Le prix demandé par le peintre fut réduit à six cents florins, pour chaque tableau, et la seconde lettre à Huygens, écrite, dit Rembrandt, sur l'encouragement du receveur Utenbogard, dont nous allons bientôt parler, apprend que tout en acceptant ce prix, Rembrandt réclamait les intérêts, par la raison qu'on les avait payés à d'autres.
Enfin, dans la troisième lettre, la seule dont la date soit rapportée, et qui est écrite de la Haye, le 27 janvier 1639, Rembrandt dit à Huygens: «Monsieur le receveur Utenbogard est venu chez moi, comme j'étais occupé à emballer les deux tableaux. Il voulait d'abord les voir encore une fois. Il me dit que, s'il plaisait à Son Altesse, il voulait bien me faire le paiement en question sur sa recette. Ainsi, je vous prierais, monsieur, de faire en sorte que Son Altesse me paye ces deux tableaux, et que j'en reçoive l'argent au plus tôt, vu qu'il me serait extrêmement utile en ce moment.»
Ces lettres montrent, il est vrai, le désir très-vif qu'avait Rembrandt d'être payé promptement; mais il y a loin de là au reproche mérité d'avarice et de cupidité. Au contraire, on voit qu'il accepte la réduction du prix qu'il avait fixé, et qu'il ne réclame point contre le refus des intérêts.
Constantin Huygens, ou, comme on l'appelait à la cour, M. de Zuylichem, s'empressa de faire donner satisfaction au peintre. Dès le 17 février 1639, et sur son attestation, il lui fit délivrer, au nom du prince, une ordonnance de paiement de 1244[400] florins, «pour les deux tableaux représentant, l'un l'Ensevelissement, l'autre la Résurrection de N.-S. Jésus-Christ, exécutés par lui et livrés à Son Altesse.» Ainsi, les intérêts ne furent point alloués.

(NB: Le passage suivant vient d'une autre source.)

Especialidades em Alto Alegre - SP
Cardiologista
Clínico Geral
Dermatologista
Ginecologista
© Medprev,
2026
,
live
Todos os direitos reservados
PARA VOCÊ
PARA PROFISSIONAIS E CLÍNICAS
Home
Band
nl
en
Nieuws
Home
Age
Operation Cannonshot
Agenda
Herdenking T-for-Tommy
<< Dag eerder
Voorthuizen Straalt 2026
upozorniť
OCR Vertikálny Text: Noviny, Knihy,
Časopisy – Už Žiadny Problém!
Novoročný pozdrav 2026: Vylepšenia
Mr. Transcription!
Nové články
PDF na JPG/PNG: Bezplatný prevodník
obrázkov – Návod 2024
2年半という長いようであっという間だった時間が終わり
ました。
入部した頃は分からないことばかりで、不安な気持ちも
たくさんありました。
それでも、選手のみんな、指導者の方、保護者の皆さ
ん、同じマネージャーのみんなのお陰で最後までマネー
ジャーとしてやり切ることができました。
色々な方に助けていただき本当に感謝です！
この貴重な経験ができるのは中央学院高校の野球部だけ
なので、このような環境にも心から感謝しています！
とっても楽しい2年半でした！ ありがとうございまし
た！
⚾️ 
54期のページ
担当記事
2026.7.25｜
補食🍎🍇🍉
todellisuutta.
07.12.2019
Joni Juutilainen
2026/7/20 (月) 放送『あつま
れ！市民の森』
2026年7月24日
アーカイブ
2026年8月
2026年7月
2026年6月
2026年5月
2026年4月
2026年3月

Ces deux tableaux, avec les trois autres, après avoit fait partie pendant longtemps de la galerie de Dusseldorf, sont maintenant, avec un sixième du même maître, l'Adoration des bergers, à la Pinacothèque de Munich[401].
Pour témoigner sans doute sa reconnaissance à M. de Zuylichem, Rembrandt voulut lui faire un tableau qu'il lui donna, ainsi qu'il résulte du commencement de sa lettre de la Haye, du 27 janvier 1639, ainsi conçue:
«Monsieur,—c'est avec un plaisir particulier que j'ai lu votre agréable missive du 14 de ce mois; j'y trouve votre bienveillance et votre affection, de sorte qu'avec l'affection cordiale que je vous porte de mon côté, je me trouve obligé de vous rendre service et amitié. C'est par suite de cette affection que, malgré vos réserves, je vous envoie la toile ci-jointe, espérant que vous ne la refuserez pas, car c'est le premier souvenir que je vous donne.» Cette lettre suffirait à elle seule pour réfuter le reproche d'avarice poussée à l'extrême que l'on a souvent adressé au peintre; car un avare ne donne point ce dont il espère tirer un profit. Bien qu'il fût lié avec M. de Zuylichem, auquel il devait plus d'un service, si ce que ses anciens biographes ont raconté de sa cupidité eût été vrai, Rembrandt n'aurait certainement pas fait, même à un ami, le cadeau d'une toile qu'il pouvait vendre très-cher.—On ignore également et le sujet de ce tableau et ce qu'il est devenu; mais les lettres que nous venons de citer prouvent l'affection cordiale que l'artiste portait à Constantin Huygens, et les bons offices que le grand seigneur s'efforçait de rendre au peintre.
Indépendamment des tableaux dont nous venons de parler, Rembrandt avait gravé un charmant portrait du prince Frédéric-Henri, alors qu'il n'était encore qu'enfant. On croit qu'il l'exécuta par l'entremise du poëte de Cats, précepteur du jeune prince, avec lequel il était lié, et dont il a également gravé un fort beau portrait[402].